For this adventure, I'm using harissa—a spicy chili paste that hails from Tunisia originally—but you can find variations from many Middle Eastern countries as well. Its spiciness is rounded out by fresh dill and arugula, and a kiss of creamy yogurt with lemon juice and zest.
These sheet pan chicken thighs require almost no prep. They are perfect for an evening when you want a lot of flavor without a lot of work. I like them on a Saturday movie night because everything can go from one pan to one plate, side dish already included.
Sheet Pan Harissa Chicken Thighs and Potatoes, with Arugula, Herbs, and Lemon Yogurt
Adapted from NYT Cooking
Preheat the oven to 425 F
In a small bowl, mix together the olive oil, 1 tsp salt, the cumin, and harissa.
Use a good chef's knife and slice the potatoes in half, then into slices about ½ inch thick.
Season the chicken thighs with salt on both sides and under the skin. Then add chicken, potatoes, and the harissa mixture to a large bowl. Toss to thoroughly coat the chicken and potatoes and let sit at room temp for 30 minutes.
Place the chicken thighs skin side up on the sheet pan and spread potatoes out in one layer and place in the oven. After about 20 minutes, remove the sheet pan and stir the potatoes around, flipping over the slices that are getting very brown.
Do you need to flip chicken thighs when baking?
No you do not need to flip the chicken thighs. As they cook, the skin will render the fat and get crispy on top just with the heat of the oven! (and that good chicken fat will get slathered all over those potatoes!)
Place the sheet pan back into the oven and bake for another 15-30 minutes, until the chicken thighs are crispy and potatoes are golden brown.
How long does it take chicken thighs to bake?
It depends a little on the size of the thighs and the temperature of the oven. At 425 F, it could take anywhere from 25-40 minutes, depending upon the size of the chicken thighs. Chicken thighs are also very forgiving, so there's not too much danger of overcooking. Once the juices run clear and the skin is crispy, you're ready to go!

- _INFORMATION GIVEN_

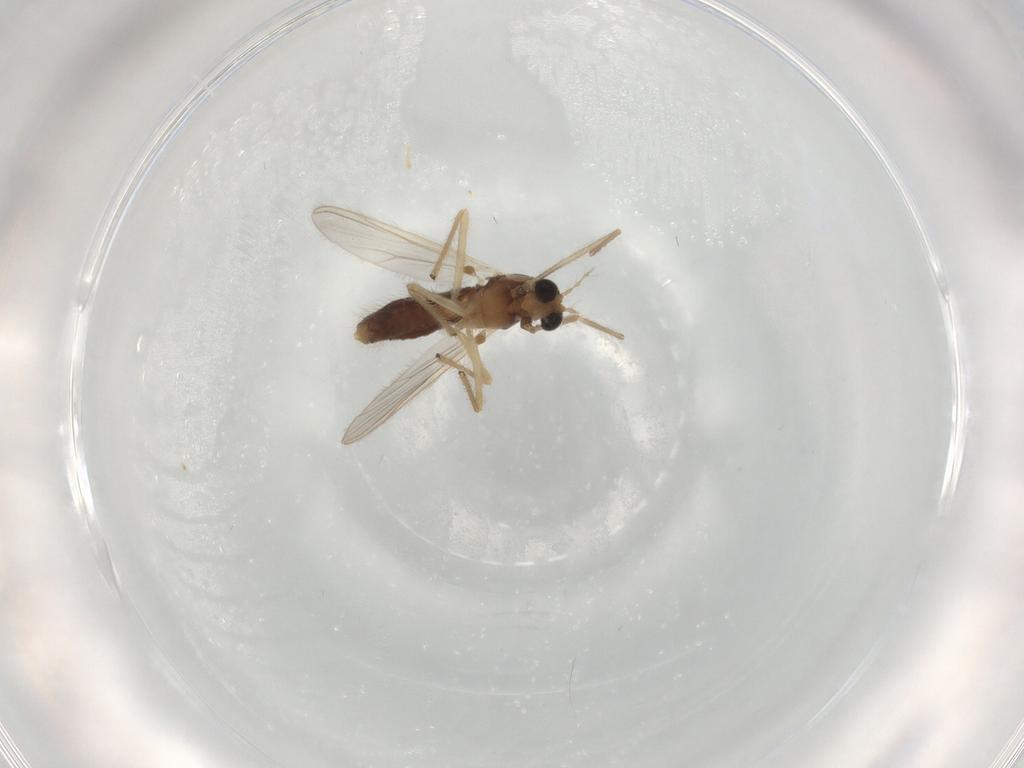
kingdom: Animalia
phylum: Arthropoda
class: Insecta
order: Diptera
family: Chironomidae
---
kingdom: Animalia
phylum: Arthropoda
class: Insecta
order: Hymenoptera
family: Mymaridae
---
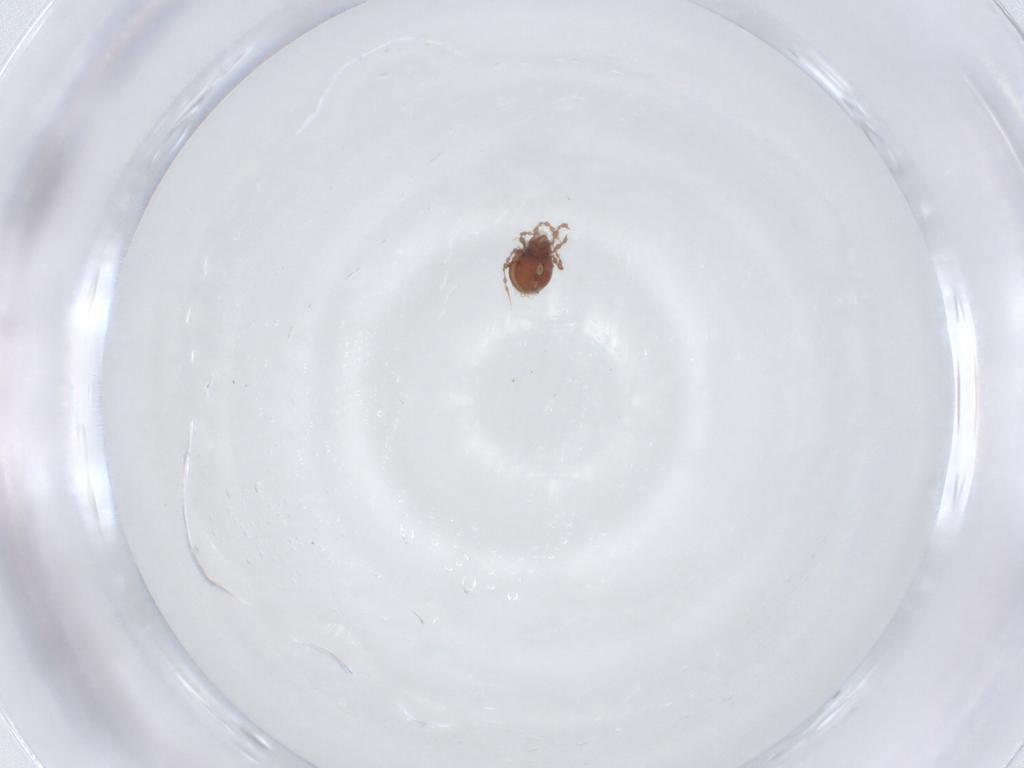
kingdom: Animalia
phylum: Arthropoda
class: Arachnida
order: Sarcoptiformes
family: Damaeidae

- _YOUR TASKS_
**a)** Reproduce part of the harissa chicken recipe word for word. Begin at the words "No you do not" and stop after "over those potatoes!)".
**b)** In the harissa chicken recipe, how long should the coated chicken and potatoes sit at room temperature before baking?

- _REPLIES_
**a)**
No you do not need to flip the chicken thighs. As they cook, the skin will render the fat and get crispy on top just with the heat of the oven! (and that good chicken fat will get slathered all over those potatoes!)

**b)** 30 minutes.